OK, so I went to a concert with open seating at the Kennedy Center last night (Last Train Home at the Millennium Stage)and the circumstances brought to mind this classic Dave Barry column:
You Know Who You Are
Particularly rule number 6:
6. At a movie theater, you may save seats for a few people if the theater is not crowded. If the theater is crowded, you may save seats only if the people you're saving them for are on the premises, defined as ''in the building or the parking lot.'' If the previews of coming attractions have started, and the theater is filling up, and you're still defending seats for theoretical people who have not yet arrived, and an actual person attempts to sit down, and you hiss ''That's saved,'' and the person ''accidentally'' trips and spills that stanky movie-theater nacho cheese all over your hair, and you press assault charges, and we get selected to serve on the jury, we're voting for acquittal.
and rule number 8:
8. At class plays, music recitals, graduations, etc., you may save a few seats for your IMMEDIATE FAMILY, and then only for a reasonable time. You may not arrive an hour early and squat at the end of a row, or even two rows, and save large blocs of seats for relatives so distant that some of them are not even vertebrates.

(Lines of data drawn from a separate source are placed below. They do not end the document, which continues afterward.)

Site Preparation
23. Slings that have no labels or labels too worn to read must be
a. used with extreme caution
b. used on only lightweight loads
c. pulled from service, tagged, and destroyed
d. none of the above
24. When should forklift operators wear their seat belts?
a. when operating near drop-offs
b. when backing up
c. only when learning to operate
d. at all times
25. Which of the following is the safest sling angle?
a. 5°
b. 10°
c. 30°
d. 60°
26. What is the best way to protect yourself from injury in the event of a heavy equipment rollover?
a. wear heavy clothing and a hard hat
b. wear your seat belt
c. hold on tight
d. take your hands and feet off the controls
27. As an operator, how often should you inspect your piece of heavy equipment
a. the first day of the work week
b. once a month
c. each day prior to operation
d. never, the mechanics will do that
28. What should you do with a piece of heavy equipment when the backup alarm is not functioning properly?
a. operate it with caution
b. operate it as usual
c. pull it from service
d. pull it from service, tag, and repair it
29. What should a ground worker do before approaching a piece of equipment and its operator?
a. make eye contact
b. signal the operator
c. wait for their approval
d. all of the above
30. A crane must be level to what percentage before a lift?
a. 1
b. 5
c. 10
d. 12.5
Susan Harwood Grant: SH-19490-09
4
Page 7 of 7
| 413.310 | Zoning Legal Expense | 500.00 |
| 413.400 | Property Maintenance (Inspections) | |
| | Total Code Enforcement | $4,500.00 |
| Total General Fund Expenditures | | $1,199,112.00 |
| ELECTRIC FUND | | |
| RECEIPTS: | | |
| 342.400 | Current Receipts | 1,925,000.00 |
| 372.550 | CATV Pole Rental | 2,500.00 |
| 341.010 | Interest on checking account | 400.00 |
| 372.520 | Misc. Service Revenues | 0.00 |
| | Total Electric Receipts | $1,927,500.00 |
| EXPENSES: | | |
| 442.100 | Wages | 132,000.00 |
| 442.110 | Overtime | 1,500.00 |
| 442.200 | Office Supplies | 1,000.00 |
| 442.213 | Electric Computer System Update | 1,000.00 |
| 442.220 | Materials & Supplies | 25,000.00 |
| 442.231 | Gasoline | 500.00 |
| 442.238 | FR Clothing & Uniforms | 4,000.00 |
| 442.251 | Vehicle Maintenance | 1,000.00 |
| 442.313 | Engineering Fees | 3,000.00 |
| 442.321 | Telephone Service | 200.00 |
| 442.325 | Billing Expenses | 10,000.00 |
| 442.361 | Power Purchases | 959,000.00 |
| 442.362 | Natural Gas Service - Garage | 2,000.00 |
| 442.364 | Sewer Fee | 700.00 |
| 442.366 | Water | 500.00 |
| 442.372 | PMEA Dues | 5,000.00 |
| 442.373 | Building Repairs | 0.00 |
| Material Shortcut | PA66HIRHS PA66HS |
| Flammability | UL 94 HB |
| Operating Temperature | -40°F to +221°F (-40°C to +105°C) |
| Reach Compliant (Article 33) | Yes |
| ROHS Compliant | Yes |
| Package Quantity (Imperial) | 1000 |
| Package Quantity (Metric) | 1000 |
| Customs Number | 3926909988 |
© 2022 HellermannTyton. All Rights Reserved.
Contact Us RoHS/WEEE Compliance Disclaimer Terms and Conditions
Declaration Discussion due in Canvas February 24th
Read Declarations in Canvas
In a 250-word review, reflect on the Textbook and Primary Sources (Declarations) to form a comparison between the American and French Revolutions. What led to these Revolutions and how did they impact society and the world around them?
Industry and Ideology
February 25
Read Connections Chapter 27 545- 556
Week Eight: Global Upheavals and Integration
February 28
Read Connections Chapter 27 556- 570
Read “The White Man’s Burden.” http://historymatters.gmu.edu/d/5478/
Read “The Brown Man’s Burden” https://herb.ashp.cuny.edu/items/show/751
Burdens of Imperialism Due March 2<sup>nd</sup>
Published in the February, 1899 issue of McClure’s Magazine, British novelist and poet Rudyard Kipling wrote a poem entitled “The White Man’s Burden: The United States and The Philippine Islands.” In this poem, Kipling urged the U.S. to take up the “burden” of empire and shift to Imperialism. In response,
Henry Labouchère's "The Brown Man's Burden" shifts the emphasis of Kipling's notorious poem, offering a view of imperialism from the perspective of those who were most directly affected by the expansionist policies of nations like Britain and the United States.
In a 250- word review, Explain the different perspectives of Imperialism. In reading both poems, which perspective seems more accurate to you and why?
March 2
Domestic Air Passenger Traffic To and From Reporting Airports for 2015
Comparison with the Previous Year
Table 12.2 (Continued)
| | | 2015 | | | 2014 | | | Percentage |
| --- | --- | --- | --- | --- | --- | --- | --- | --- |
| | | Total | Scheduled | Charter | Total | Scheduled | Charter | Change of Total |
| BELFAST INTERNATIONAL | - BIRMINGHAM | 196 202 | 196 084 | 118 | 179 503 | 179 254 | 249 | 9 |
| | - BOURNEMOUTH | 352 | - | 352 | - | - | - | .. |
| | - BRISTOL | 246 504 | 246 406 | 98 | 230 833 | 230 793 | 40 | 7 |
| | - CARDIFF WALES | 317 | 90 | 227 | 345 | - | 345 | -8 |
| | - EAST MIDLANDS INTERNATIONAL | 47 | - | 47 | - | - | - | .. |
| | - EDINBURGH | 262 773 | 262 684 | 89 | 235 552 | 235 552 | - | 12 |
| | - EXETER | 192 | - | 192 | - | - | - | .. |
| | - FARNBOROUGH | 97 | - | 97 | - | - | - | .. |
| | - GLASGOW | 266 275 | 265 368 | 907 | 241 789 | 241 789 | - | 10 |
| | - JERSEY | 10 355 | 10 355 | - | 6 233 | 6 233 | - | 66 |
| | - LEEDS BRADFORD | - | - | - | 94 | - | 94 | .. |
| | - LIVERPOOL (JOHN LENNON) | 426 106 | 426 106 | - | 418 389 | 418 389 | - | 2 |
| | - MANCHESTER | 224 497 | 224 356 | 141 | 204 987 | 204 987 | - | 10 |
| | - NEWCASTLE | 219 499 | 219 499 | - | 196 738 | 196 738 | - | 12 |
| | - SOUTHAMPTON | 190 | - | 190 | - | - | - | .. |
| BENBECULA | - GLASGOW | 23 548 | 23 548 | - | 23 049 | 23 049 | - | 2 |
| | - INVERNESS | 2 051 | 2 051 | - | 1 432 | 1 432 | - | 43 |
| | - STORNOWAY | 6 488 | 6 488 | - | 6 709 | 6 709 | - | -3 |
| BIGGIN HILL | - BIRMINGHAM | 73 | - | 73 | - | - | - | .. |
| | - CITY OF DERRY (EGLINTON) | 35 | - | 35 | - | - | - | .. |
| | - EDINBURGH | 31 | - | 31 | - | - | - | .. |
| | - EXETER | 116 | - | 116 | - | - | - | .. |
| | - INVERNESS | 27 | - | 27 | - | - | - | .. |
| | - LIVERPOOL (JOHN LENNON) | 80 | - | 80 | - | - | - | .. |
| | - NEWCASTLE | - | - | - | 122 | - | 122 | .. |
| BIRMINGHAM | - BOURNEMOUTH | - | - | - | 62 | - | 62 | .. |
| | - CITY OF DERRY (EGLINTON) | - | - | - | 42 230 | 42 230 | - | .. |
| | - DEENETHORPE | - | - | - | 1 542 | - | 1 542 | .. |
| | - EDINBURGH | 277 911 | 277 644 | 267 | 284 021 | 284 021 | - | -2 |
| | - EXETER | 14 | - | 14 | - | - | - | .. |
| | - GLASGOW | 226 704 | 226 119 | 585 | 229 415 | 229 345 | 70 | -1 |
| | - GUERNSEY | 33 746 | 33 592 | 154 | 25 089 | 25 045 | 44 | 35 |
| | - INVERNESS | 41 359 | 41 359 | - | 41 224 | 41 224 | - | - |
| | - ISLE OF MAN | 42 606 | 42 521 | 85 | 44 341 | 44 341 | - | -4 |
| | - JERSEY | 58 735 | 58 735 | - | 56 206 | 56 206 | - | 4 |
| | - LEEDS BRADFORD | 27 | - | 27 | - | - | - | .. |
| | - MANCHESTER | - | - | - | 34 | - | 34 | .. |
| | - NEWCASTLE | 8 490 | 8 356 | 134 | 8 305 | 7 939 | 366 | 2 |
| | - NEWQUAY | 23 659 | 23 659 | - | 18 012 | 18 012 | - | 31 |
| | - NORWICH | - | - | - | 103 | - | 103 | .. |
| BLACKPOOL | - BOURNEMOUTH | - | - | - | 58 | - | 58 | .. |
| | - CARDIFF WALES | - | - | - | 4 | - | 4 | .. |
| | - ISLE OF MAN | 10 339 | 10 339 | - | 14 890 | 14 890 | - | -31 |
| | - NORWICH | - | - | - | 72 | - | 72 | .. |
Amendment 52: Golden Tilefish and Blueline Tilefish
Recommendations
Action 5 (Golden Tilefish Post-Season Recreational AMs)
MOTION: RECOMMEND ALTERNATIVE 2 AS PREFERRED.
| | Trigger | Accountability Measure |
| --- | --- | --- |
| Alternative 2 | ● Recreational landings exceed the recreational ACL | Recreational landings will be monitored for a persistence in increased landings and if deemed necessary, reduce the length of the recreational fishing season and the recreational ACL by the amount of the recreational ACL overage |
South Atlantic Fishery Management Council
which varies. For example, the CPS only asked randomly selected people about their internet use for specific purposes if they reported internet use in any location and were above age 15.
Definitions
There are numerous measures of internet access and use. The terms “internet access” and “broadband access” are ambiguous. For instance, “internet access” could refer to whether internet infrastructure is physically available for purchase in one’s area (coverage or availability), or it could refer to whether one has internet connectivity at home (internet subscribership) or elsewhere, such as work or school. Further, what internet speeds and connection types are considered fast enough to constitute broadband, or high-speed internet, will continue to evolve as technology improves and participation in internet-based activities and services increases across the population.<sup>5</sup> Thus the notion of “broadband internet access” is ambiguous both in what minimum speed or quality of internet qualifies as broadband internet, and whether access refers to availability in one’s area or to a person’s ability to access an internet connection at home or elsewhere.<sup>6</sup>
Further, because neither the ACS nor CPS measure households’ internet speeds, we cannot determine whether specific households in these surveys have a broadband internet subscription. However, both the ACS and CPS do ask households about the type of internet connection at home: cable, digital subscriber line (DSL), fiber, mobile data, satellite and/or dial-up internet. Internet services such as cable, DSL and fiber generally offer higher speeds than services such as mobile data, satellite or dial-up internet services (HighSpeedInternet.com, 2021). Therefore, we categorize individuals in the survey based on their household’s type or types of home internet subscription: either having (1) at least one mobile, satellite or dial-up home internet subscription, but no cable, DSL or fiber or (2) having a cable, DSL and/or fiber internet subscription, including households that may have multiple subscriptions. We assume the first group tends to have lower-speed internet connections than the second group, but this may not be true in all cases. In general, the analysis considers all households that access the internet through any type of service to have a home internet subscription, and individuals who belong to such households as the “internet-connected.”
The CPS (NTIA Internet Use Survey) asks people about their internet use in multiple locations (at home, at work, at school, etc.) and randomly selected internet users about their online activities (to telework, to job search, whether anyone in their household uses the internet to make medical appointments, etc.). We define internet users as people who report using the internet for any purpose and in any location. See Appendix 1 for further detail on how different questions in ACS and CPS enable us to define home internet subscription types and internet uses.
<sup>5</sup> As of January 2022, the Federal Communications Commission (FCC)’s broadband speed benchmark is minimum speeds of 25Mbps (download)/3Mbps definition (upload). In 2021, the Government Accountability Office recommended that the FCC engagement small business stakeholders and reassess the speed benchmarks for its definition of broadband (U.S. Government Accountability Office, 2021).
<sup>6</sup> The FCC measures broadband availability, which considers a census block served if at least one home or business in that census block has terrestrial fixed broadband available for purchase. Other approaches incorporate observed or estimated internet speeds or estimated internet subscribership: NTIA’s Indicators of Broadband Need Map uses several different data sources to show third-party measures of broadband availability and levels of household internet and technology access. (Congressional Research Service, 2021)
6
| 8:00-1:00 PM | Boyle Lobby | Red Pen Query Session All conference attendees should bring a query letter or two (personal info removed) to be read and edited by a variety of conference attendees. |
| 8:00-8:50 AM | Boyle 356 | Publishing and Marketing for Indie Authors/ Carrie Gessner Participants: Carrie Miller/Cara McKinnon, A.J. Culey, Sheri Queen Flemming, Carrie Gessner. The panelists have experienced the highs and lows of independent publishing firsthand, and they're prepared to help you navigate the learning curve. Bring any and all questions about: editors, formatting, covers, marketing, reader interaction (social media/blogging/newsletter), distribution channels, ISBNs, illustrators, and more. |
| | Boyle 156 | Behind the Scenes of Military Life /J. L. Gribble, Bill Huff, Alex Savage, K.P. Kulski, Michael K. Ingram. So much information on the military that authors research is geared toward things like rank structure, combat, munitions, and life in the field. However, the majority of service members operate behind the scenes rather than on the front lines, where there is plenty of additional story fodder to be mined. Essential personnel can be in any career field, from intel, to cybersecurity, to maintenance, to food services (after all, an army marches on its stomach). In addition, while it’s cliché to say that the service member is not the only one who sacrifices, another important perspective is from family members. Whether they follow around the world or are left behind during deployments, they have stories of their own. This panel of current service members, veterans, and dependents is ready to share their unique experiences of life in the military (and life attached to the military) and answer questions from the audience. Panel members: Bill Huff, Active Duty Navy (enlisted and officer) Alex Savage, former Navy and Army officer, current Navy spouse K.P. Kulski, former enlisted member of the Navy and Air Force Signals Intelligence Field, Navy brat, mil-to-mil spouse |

NOTE: This rule applies even if you have turned the seating area into an indoor yard sale by marking each ''saved'' seat with a personal item such as a sweater, purse, sock, brassiere, etc.
EXCEPTION: If we see a seat marked by dentures, we're sitting somewhere else.
One would think such rules wouldn't need to be stated at a hoity toity venue such as the Kennedy Center. Alas, rudeness crosses all socio-economic categories.